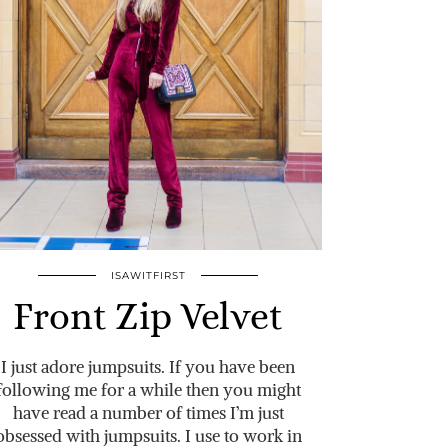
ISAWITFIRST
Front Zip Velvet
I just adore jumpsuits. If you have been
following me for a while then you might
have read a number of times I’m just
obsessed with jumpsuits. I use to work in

● **PROBLEM DETAILS**: Among the lines of the material, find those that hold the word "jumpsuits" and copy them.

● **TASK OUTPUT**:
I just adore jumpsuits. If you have been
obsessed with jumpsuits. I use to work in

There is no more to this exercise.